When you restate the data, keep every word as it is and drop the images.

#####

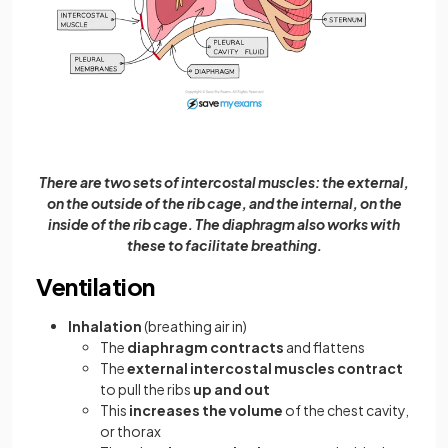
There are two sets of intercostal muscles: the external,
on the outside of the rib cage, and the internal, on the
inside of the rib cage. The diaphragm also works with
these to facilitate breathing.
Ventilation
Inhalation
(breathing air in)
The
diaphragm
contracts
and flattens
The
external intercostal muscles contract
to pull the ribs
up and out
This
increases the volume
of the chest cavity,
or thorax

#####

* _Solution to this exercise_
There are two sets of intercostal muscles: the external,
on the outside of the rib cage, and the internal, on the
inside of the rib cage. The diaphragm also works with
these to facilitate breathing.
Ventilation
Inhalation
(breathing air in)
The
diaphragm
contracts
and flattens
The
external intercostal muscles contract
to pull the ribs
up and out
This
increases the volume
of the chest cavity,
or thorax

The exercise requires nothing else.